Writing that doesn’t sound like AI

Reproducibility is only half the story. The other half is the prose. A newer skill called paper-writing covers drafting, rewriting, reviewing, and auditing any section of the paper (Abstract, Introduction, Methods, Results, Conclusion), as well as specialized outputs like job market papers, grant proposals, policy briefs, and referee responses. It encodes section-specific formulas (what an introduction is supposed to do in four moves, what a results section is supposed to avoid), style rules, and a hundred-point review rubric that the plugin runs against its own output. It also explicitly flags the AI giveaways (including, incidentally, the em-dashes we worked so hard to cull from this very post).

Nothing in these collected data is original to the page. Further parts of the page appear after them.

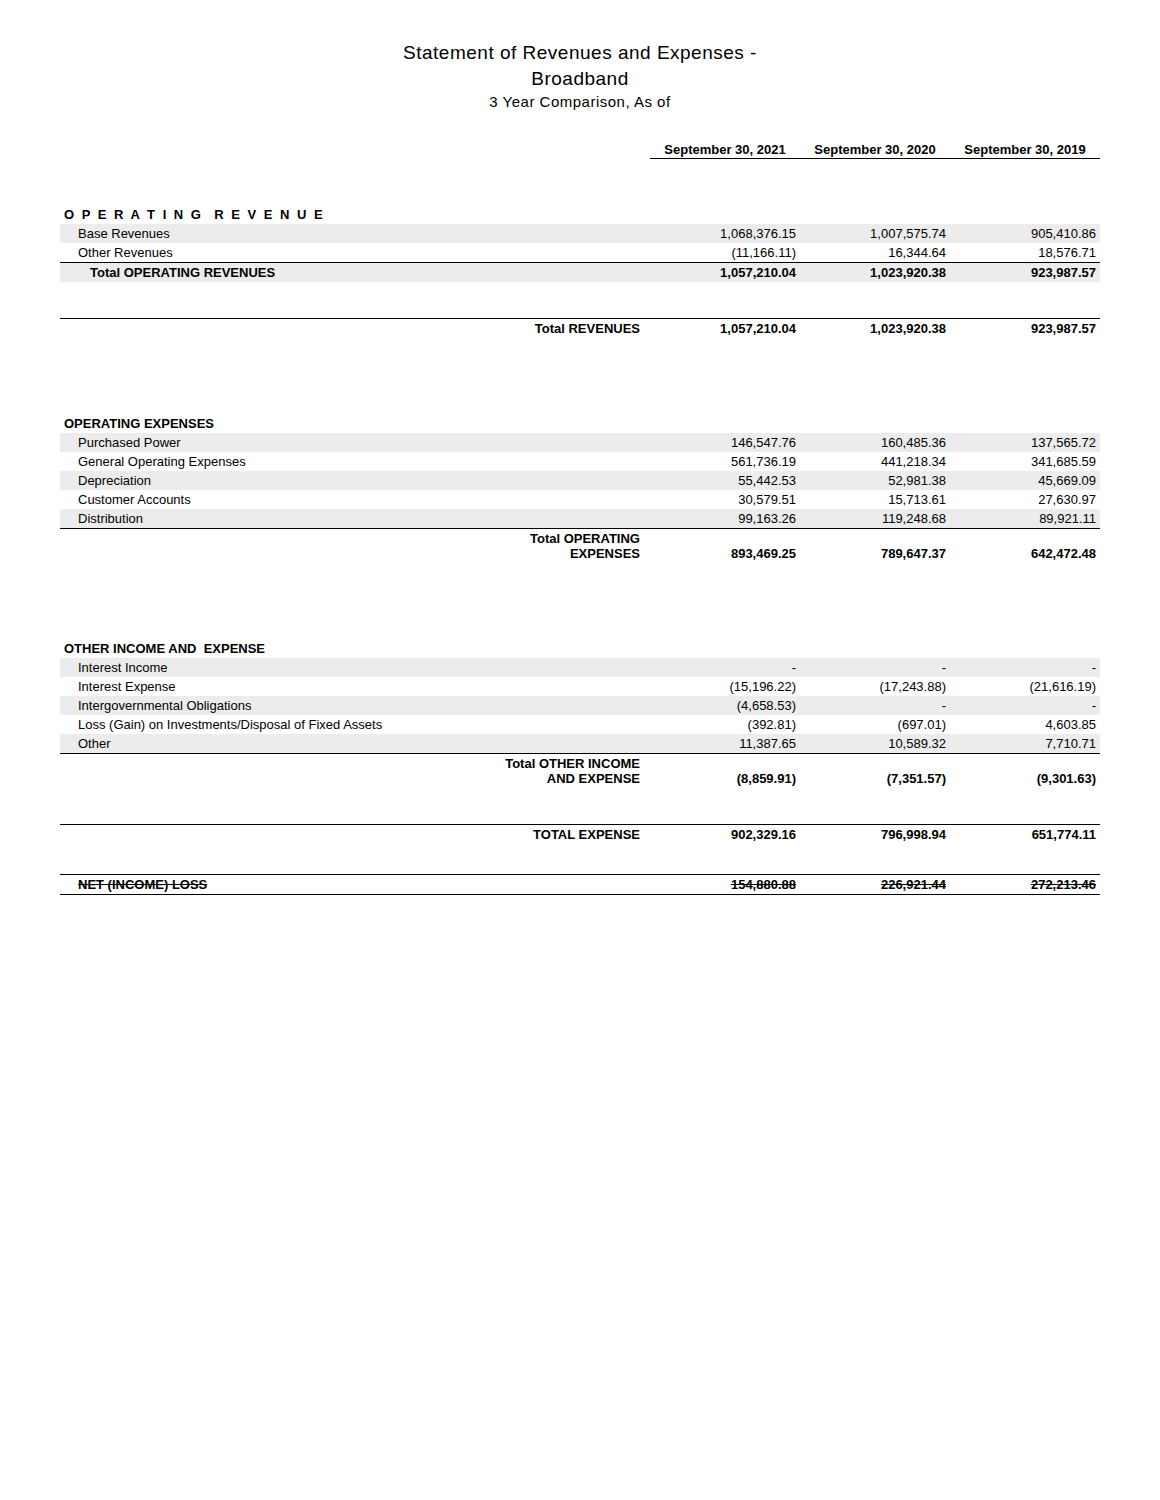Statement of Revenues and Expenses -
Broadband
3 Year Comparison, As of
| | | September 30, 2021 | September 30, 2020 | September 30, 2019 |
| O P E R A T I N G R E V E N U E | | | |
| Base Revenues | 1,068,376.15 | 1,007,575.74 | 905,410.86 |
| Other Revenues | (11,166.11) | 16,344.64 | 18,576.71 |
| Total OPERATING REVENUES | 1,057,210.04 | 1,023,920.38 | 923,987.57 |
| | Total REVENUES | 1,057,210.04 | 1,023,920.38 | 923,987.57 |
| OPERATING EXPENSES | | | |
| Purchased Power | 146,547.76 | 160,485.36 | 137,565.72 |
| General Operating Expenses | 561,736.19 | 441,218.34 | 341,685.59 |
| Depreciation | 55,442.53 | 52,981.38 | 45,669.09 |
| Customer Accounts | 30,579.51 | 15,713.61 | 27,630.97 |
| Distribution | 99,163.26 | 119,248.68 | 89,921.11 |
| | Total OPERATING EXPENSES | 893,469.25 | 789,647.37 | 642,472.48 |
| OTHER INCOME AND EXPENSE | | | |
| Interest Income | - | - | - |
| Interest Expense | (15,196.22) | (17,243.88) | (21,616.19) |
| Intergovernmental Obligations | (4,658.53) | - | - |
| Loss (Gain) on Investments/Disposal of Fixed Assets | (392.81) | (697.01) | 4,603.85 |
| Other | 11,387.65 | 10,589.32 | 7,710.71 |
| | Total OTHER INCOME AND EXPENSE | (8,859.91) | (7,351.57) | (9,301.63) |
| | TOTAL EXPENSE | 902,329.16 | 796,998.94 | 651,774.11 |
| NET (INCOME) LOSS | 154,880.88 | 226,921.44 | 272,213.46 |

You can invoke it directly with /superpapers:write-paper whenever you are drafting or revising prose, or let the orchestration route to it inside the broader pipeline.

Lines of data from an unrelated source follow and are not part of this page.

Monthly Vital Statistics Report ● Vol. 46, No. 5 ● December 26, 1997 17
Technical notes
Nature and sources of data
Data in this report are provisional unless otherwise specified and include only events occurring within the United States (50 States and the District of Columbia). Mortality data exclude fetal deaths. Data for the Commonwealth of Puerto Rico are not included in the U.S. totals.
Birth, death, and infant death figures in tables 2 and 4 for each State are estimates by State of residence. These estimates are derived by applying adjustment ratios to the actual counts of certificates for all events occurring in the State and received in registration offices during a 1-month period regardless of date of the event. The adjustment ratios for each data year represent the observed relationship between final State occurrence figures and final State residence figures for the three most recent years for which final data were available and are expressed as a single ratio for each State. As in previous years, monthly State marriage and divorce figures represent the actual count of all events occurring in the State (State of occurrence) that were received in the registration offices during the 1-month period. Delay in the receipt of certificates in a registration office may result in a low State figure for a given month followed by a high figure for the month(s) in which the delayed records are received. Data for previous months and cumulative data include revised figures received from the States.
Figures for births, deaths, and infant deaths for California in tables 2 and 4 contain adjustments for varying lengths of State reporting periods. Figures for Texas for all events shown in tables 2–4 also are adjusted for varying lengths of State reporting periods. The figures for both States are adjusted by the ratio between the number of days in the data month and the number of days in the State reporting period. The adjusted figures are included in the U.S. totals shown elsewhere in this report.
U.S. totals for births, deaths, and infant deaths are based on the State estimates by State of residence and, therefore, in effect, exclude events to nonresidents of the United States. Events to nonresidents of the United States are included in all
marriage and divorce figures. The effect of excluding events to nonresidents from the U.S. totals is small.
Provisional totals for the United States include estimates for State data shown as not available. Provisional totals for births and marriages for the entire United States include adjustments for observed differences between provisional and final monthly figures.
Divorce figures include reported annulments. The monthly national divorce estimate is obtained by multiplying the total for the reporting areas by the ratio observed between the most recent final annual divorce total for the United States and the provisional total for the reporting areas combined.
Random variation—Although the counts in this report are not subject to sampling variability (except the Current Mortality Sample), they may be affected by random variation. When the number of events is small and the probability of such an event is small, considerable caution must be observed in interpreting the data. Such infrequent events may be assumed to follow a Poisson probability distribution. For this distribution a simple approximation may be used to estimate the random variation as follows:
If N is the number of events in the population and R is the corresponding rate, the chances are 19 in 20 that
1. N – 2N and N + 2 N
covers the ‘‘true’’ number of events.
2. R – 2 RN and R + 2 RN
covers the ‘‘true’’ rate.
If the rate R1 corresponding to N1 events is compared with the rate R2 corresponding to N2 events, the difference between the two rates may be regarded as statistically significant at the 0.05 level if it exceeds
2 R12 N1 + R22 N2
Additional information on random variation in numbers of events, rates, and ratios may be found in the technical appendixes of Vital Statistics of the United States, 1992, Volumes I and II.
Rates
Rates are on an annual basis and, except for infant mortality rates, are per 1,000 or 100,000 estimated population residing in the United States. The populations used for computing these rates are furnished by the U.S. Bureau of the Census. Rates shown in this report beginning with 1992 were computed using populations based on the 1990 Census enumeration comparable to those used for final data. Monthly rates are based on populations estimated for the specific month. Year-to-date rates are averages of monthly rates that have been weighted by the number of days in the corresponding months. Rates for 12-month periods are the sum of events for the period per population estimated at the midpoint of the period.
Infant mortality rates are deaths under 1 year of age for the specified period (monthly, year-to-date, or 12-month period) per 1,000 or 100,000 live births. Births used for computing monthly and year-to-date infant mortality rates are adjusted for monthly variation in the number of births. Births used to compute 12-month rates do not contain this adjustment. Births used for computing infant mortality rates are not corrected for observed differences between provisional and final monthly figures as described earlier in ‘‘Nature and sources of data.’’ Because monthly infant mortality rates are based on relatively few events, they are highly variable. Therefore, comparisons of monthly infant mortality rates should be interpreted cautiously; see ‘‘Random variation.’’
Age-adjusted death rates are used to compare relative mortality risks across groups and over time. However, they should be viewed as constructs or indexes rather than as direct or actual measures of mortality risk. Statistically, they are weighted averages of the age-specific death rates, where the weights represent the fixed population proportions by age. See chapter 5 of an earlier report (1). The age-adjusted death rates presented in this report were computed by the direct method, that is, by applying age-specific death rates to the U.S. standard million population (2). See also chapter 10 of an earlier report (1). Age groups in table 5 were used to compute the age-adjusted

When the draft is complete, its sibling skill paper-review takes over: a holistic pre-submission audit that cross-cuts text, code, tables, figures, results, citations, and reproducibility in one pass, invoked with /superpapers:paper-review. The audit is not advisory. It produces a severity-ranked report with a go/no-go verdict, backed by deterministic check scripts that catch the defects LLMs love to ship — tables overflowing the margins, raw code identifiers leaking into labels, citation styles that do not match the journal — and the audit-and-remediate cycle repeats until the verdict is go. It also works standalone: you can point it at any paper folder, including one written entirely outside the plugin.

The sixteen skills

Under the hood, the plugin is a set of skills that activate based on the conversation. They are organized by role:

Skill Role Purpose
brainstorm Orchestration Socratic exploration of a research idea; produces a design spec
write-plan Orchestration Translates an approved spec into a phased execution plan
execute-plan Orchestration Runs the plan phase by phase with subagents and two-stage review
academic-baseline Foundation Non-negotiable principles that govern all other skills
replication-driven-research Foundation End-to-end reproducibility guardrail
compile-latex Foundation Multi-pass LaTeX compilation with engine and bib detection
literature-search Pipeline Web-verified search across academic databases
citation-management Pipeline BibTeX management via CrossRef API (no Zotero needed)
data-collection Pipeline Data discovery, respectful collection, manifest documentation
statistical-modeling Analysis Open-ended modeling with method-family references
tables-and-figures Analysis Publication-quality LaTeX tables and vector PDF figures
robustness-checks Analysis Design-appropriate canonical robustness checks
paper-writing Writing Section formulas, style rules, AI-pattern avoidance, 100-point review rubric
paper-review Review Pre-submission holistic audit across text, code, tables, figures, results, citations, and reproducibility; works standalone on external papers
journal-selection Submission Field-agnostic journal matching with tier strategy
journal-guidelines Submission Parses author instructions and builds a submission checklist

You do not call these directly. You describe what you are working on, and the orchestration layer routes to the right skill. The five slash commands (/superpapers:brainstorm, /superpapers:write-plan, /superpapers:execute-plan, /superpapers:write-paper, /superpapers:paper-review) exist for when you want to enter the pipeline at a specific stage.

Closing

The broader bet behind superpapers is that AI assistance in academic research does not have to compromise reproducibility or authorship. The opposite, in fact: a well-structured pipeline makes both better than the status quo, because it forces us to document choices that, left to ourselves, we tend to leave implicit. If you try the plugin, I would love to hear what works, what breaks, and what you wish it did. The best research tools get better the more researchers use them honestly.